I don't know how I would have gotten through my kids toddlerhood without Mullein!  You can use the leaves as well as the flowers, and even the roots!  It is bitter, astringent, sweet, cooling, and pungent.  It reduces Pitta and Kapha and increases Vata, and is contraindicated for high Vata.  Mullein has a natural affinity for the respiratory system, nervous system, circulatory system, and lymphatic system.  It rids the body of excess Kapha and dispels excess mucus in the lungs. It assists the lymphatic system by moving excess lymph and is especially helpful for glandular swellings.  The flowers reduce pain and irritation while also decreasing inflammation.   In our house, I have used Mullein oil successfully to deter ear infections and reduce pain from ear aches.  I have 3 kids and NONE, yes NONE, of them have ever had an ear infection!!!  Mullein oil is easy to make: simply harvest Mullein flowers and infuse in olive oil for about 4 weeks.  Strain and bottle.  YOU ONLY NEED ONE DROP PER EAR!  Repeat 3x/day for 1 week and always treat BOTH ears, as the infection, if any, can spread.  Another common sense measure is to keep kids out of the cold and always have them wear hats throughout the cold season.  

Verbascum thapsus

Verbascum thapsus

4. Echinacea (Echinacea purpurea)

Another vital herb in our house is Echinacea.  You can use the roots as well as the flowers, though the root is the most potent.  Echinaea is bitter, pungent, and cooling.  It reduces Pitta and Kapha and increases Vata.

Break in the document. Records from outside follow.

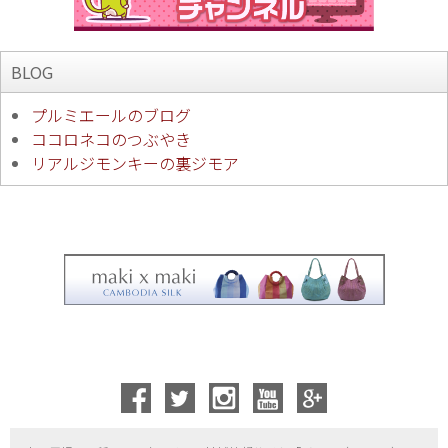
BLOG
プルミエールのブログ
ココロネコのつぶやき
リアルジモンキーの裏ジモア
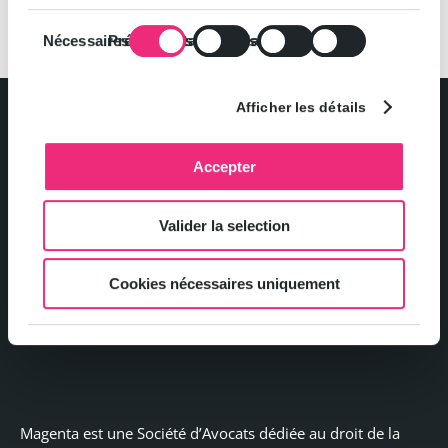
Sélection
Nécessaires
Préférences
Statistiques
Marketing
du
consentement
Afficher les détails
Accepter
Politique de confidentialité et gestion des cookies
Valider la selection
Mentions légales
Cookies nécessaires uniquement
Contact
Magenta est une Société d’Avocats dédiée au droit de la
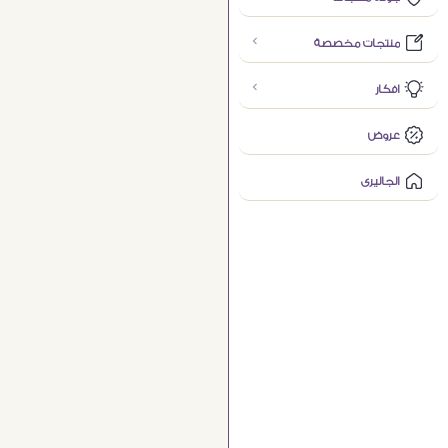
منتجات مخصصة
افكار
عروض
الجاليرى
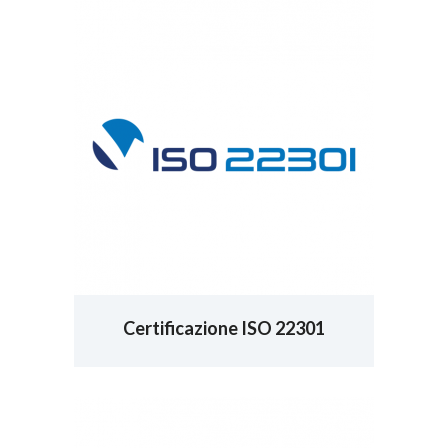
Certificazione ISO 22301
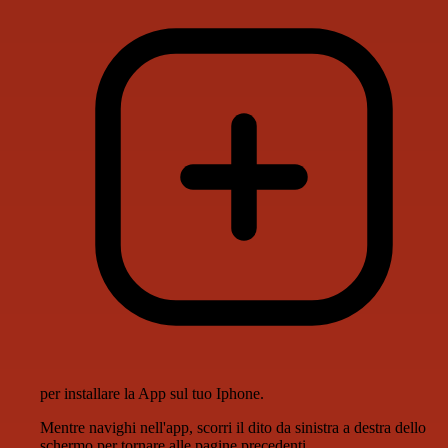
per installare la App sul tuo Iphone.
Mentre navighi nell'app, scorri il dito da sinistra a destra dello
schermo per tornare alle pagine precedenti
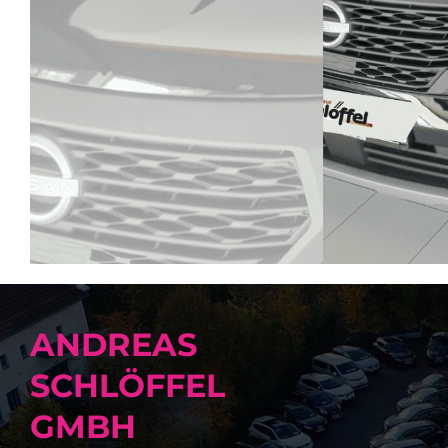
ANDREAS
SCHLÖFFEL
GMBH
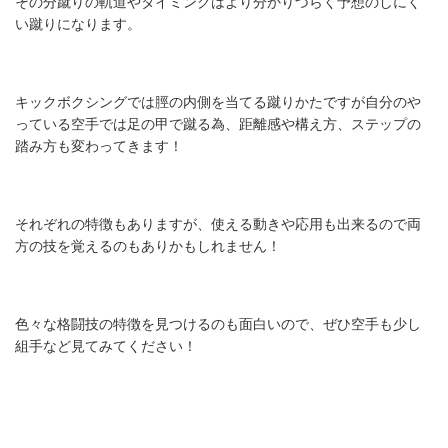
その分蹴りの軌道やタイミングはより分かりづらく予想のしにく
い蹴りになります。
キックボクシングでは脛の内側を当てる蹴りかたですが自分のや
っている空手では足の甲で蹴る為、距離感や構え方、ステップの
踏み方も変わってきます！
それぞれの特徴もありますが、使える動きや応用も出来るので両
方の技を覚えるのもありかもしれません！
色々な格闘技の特徴を見つけるのも面白いので、ぜひ空手も少し
組手など見てみてください！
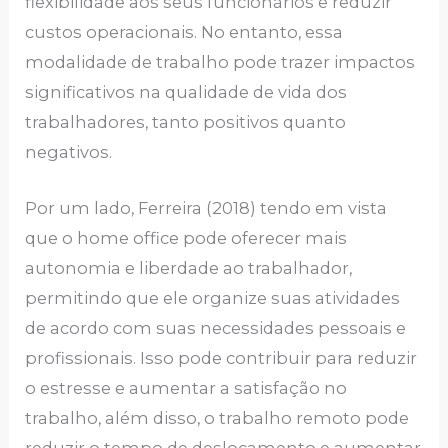
flexibilidade aos seus funcionários e reduzir
custos operacionais. No entanto, essa
modalidade de trabalho pode trazer impactos
significativos na qualidade de vida dos
trabalhadores, tanto positivos quanto
negativos.
Por um lado, Ferreira (2018) tendo em vista
que o home office pode oferecer mais
autonomia e liberdade ao trabalhador,
permitindo que ele organize suas atividades
de acordo com suas necessidades pessoais e
profissionais. Isso pode contribuir para reduzir
o estresse e aumentar a satisfação no
trabalho, além disso, o trabalho remoto pode
reduzir o tempo de deslocamento e aumentar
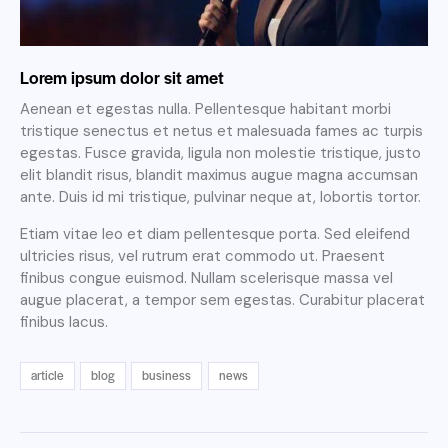
Lorem ipsum dolor sit amet
Aenean et egestas nulla. Pellentesque habitant morbi
tristique senectus et netus et malesuada fames ac turpis
egestas. Fusce gravida, ligula non molestie tristique, justo
elit blandit risus, blandit maximus augue magna accumsan
ante. Duis id mi tristique, pulvinar neque at, lobortis tortor.
Etiam vitae leo et diam pellentesque porta. Sed eleifend
ultricies risus, vel rutrum erat commodo ut. Praesent
finibus congue euismod. Nullam scelerisque massa vel
augue placerat, a tempor sem egestas. Curabitur placerat
finibus lacus.
article
blog
business
news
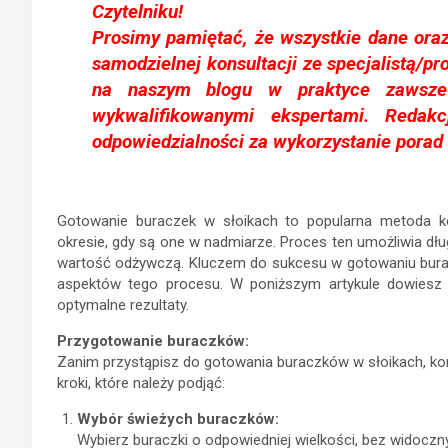
Czytelniku!
Prosimy pamiętać, że wszystkie dane oraz
samodzielnej konsultacji ze specjalistą/pr
na naszym blogu w praktyce zawsze
wykwalifikowanymi ekspertami. Reda
odpowiedzialności za wykorzystanie porad
Gotowanie buraczek w słoikach to popularna metoda k
okresie, gdy są one w nadmiarze. Proces ten umożliwia d
wartość odżywczą. Kluczem do sukcesu w gotowaniu bura
aspektów tego procesu. W poniższym artykule dowiesz s
optymalne rezultaty.
Przygotowanie buraczków:
Zanim przystąpisz do gotowania buraczków w słoikach, ko
kroki, które należy podjąć:
Wybór świeżych buraczków:
Wybierz buraczki o odpowiedniej wielkości, bez widocz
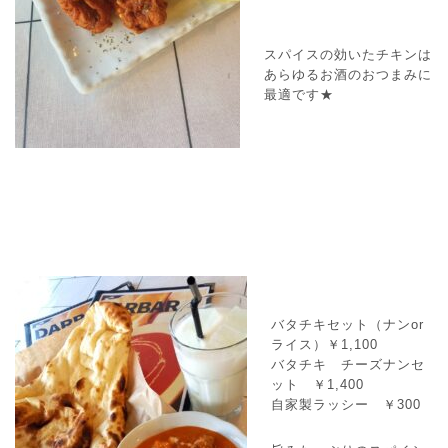
スパイスの効いたチキンは
あらゆるお酒のおつまみに
最適です★
バタチキセット（ナンor
ライス）￥1,100
バタチキ チーズナンセ
ット ￥1,400
自家製ラッシー ￥300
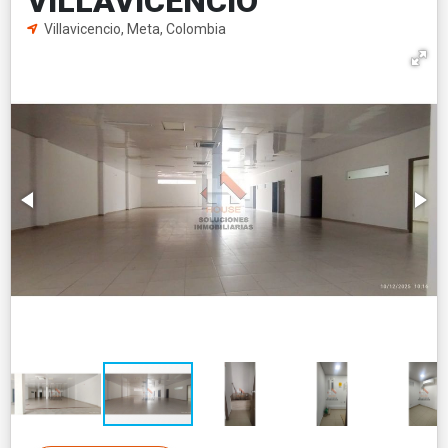
VILLAVICENCIO
Villavicencio, Meta, Colombia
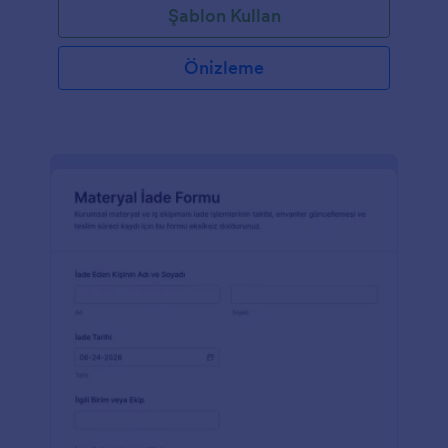
Şablon Kullan
Önizleme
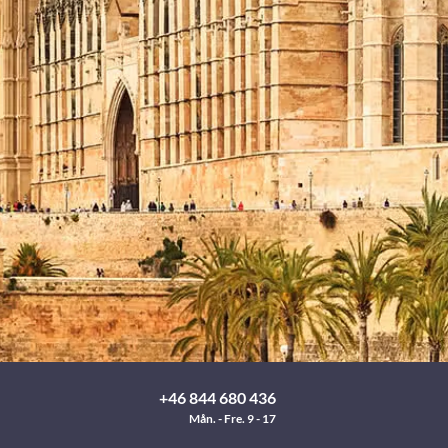
+46 844 680 436
Mån. - Fre. 9 - 17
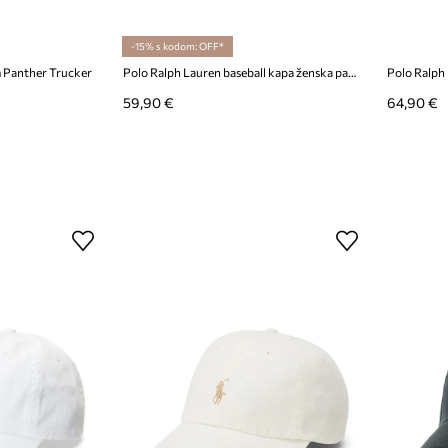
-15% s kodom: OFF*
m Panther Trucker
Polo Ralph Lauren baseball kapa ženska pamučna
59,90 €
64,90 €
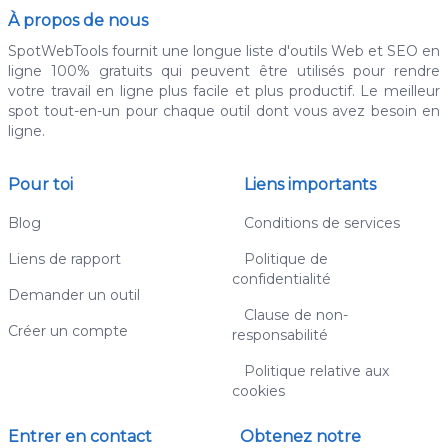
À propos de nous
SpotWebTools fournit une longue liste d'outils Web et SEO en
ligne 100% gratuits qui peuvent être utilisés pour rendre
votre travail en ligne plus facile et plus productif. Le meilleur
spot tout-en-un pour chaque outil dont vous avez besoin en
ligne.
Pour toi
Liens importants
Blog
Conditions de services
Liens de rapport
Politique de
confidentialité
Demander un outil
Clause de non-
Créer un compte
responsabilité
Politique relative aux
cookies
Entrer en contact
Obtenez notre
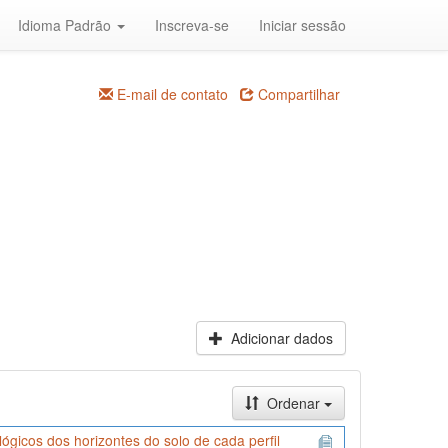
Idioma Padrão
Inscreva-se
Iniciar sessão
E-mail de contato
Compartilhar
Adicionar dados
Ordenar
icos dos horizontes do solo de cada perfil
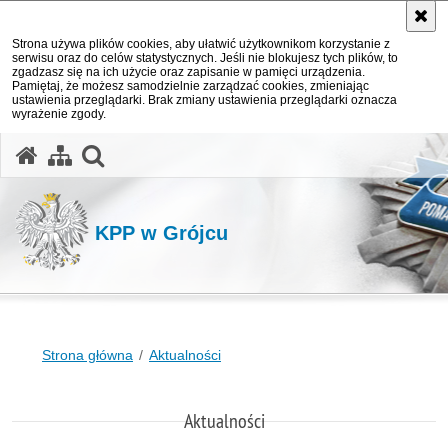
Strona używa plików cookies, aby ułatwić użytkownikom korzystanie z
serwisu oraz do celów statystycznych. Jeśli nie blokujesz tych plików, to
zgadzasz się na ich użycie oraz zapisanie w pamięci urządzenia.
Pamiętaj, że możesz samodzielnie zarządzać cookies, zmieniając
ustawienia przeglądarki. Brak zmiany ustawienia przeglądarki oznacza
wyrażenie zgody.
otwórz wyszukiwarkę
KPP w Grójcu
Strona główna
Aktualności
Aktualności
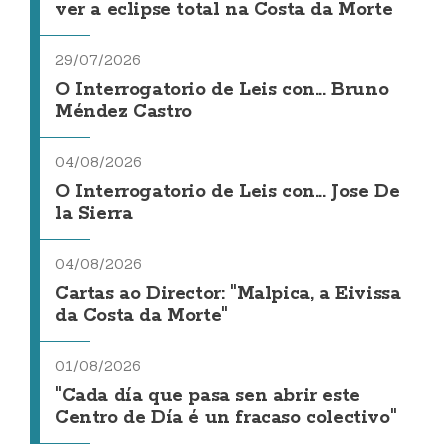
ver a eclipse total na Costa da Morte
29/07/2026
O Interrogatorio de Leis con... Bruno
Méndez Castro
04/08/2026
O Interrogatorio de Leis con... Jose De
la Sierra
04/08/2026
Cartas ao Director: "Malpica, a Eivissa
da Costa da Morte"
01/08/2026
"Cada día que pasa sen abrir este
Centro de Día é un fracaso colectivo"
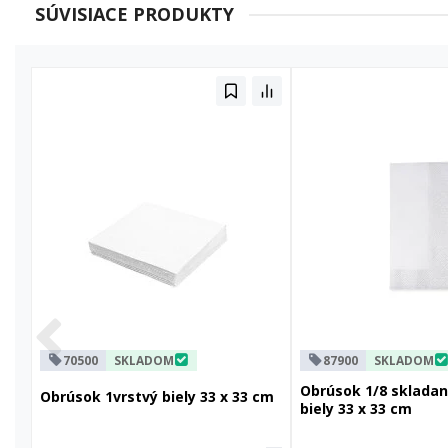
SÚVISIACE PRODUKTY
70500
SKLADOM
87900
SKLADOM
Obrúsok 1/8 skladan
Obrúsok 1vrstvý biely 33 x 33 cm
biely 33 x 33 cm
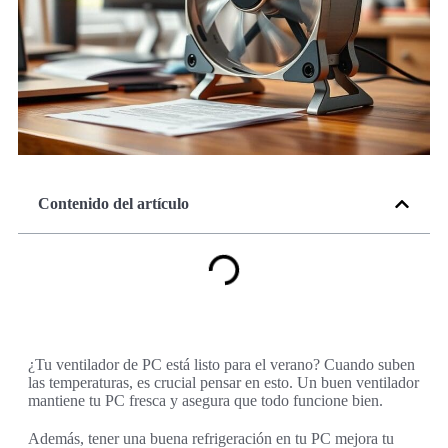
Contenido del artículo
¿Tu ventilador de PC está listo para el verano? Cuando suben
las temperaturas, es crucial pensar en esto. Un buen ventilador
mantiene tu PC fresca y asegura que todo funcione bien.
Además, tener una buena refrigeración en tu PC mejora tu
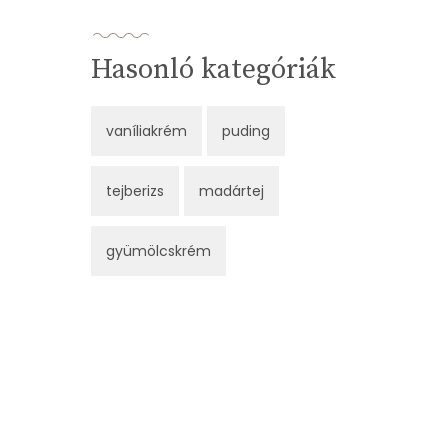
Hasonló kategóriák
vaníliakrém
puding
tejberizs
madártej
gyümölcskrém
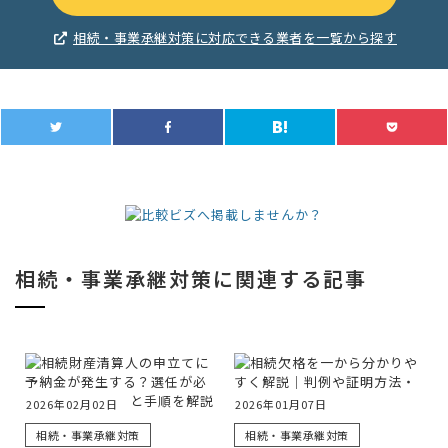
相続・事業承継対策に対応できる業者を一覧から探す
相続・事業承継対策に関連する記事
2026年02月02日
2026年01月07日
相続・事業承継対策
相続・事業承継対策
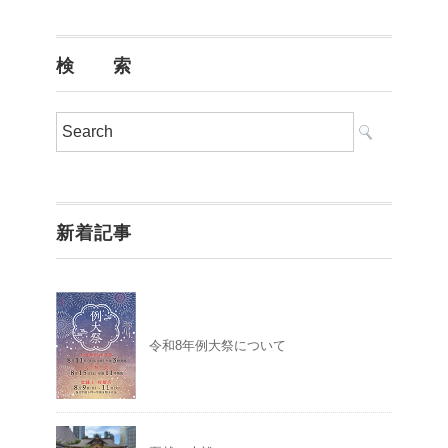
検 索
新着記事
令和8年例大祭について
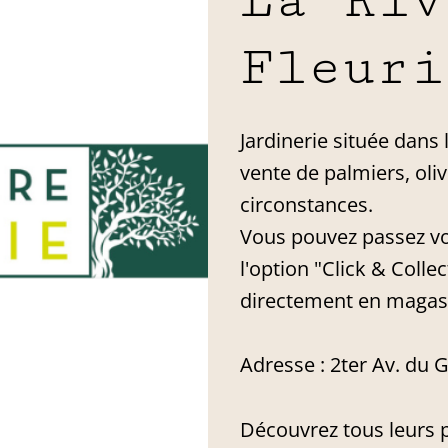
La Riv
Fleuri
Jardinerie située dans l
vente de palmiers, oliv
circonstances.
Vous pouvez passez vo
l'option "Click & Coll
directement en magas
Adresse : 2ter Av. du G
Découvrez tous leurs 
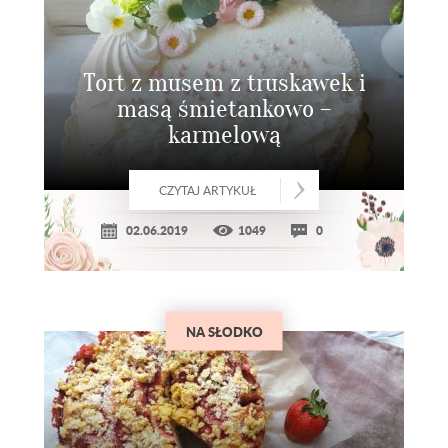
Tort z musem z truskawek i
masą śmietankowo –
karmelową
CZYTAJ ARTYKUŁ
02.06.2019
1049
0
NA SŁODKO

It is contraindicated for high Vata and vertigo.  Echinacea has an affinity for the circulatory system, lymphatic system, and respiratory system.  It is especially helpful with poisons and toxins in the blood and has been used successfully with bites and stings as well as general infections, eczema, and gangrene.  It is a natural antibiotic and detoxifier and stimulates white blood cells in order to deter infection.  In Ayurveda it is used to eliminate Ama.  It combines well with Elecampane for colds and congestion and infection in the lungs.  In our house, I harvest the roots and prepare a tincture with 100 proof vodka.  This can easily be administered by adding to water, tea, juice, etc...  Refer to the dosage on the bottle and consider the weight and age of your child.  Externally it is useful as poultice for oozy and pus-covered infections.  

Echinacea purpurea

Echinacea purpurea

5. Roses (Rosa rugosa)

In sanskrit, Roses are known as Shatapatri.  Roses are considered universally to be the flower of love.  Their gentle petals are surprisingly bitter in addition to being pungent, astringent, sweet and cooling.  Roses are balancing for all the doshas, though may aggravate high Kapha if taken in excess.  Roses are especially suited for Pitta and Pitta conditions because they soothe inflammation and relive heat and congestion in the blood.  You can also use an infusion of roses as gentle eye wash, especially during allergy season.  In our house, we love collecting rose petals from our secret stashes and chopping them up and infusing in honey.  You can eat it straight or add to toast, tea, etc...  We also dry lots of rose petals to add to teas all winter long, which certainly helps when missing warm summer days!  (Plus your house will smell amazing and your heart chakra will get some stimulation!)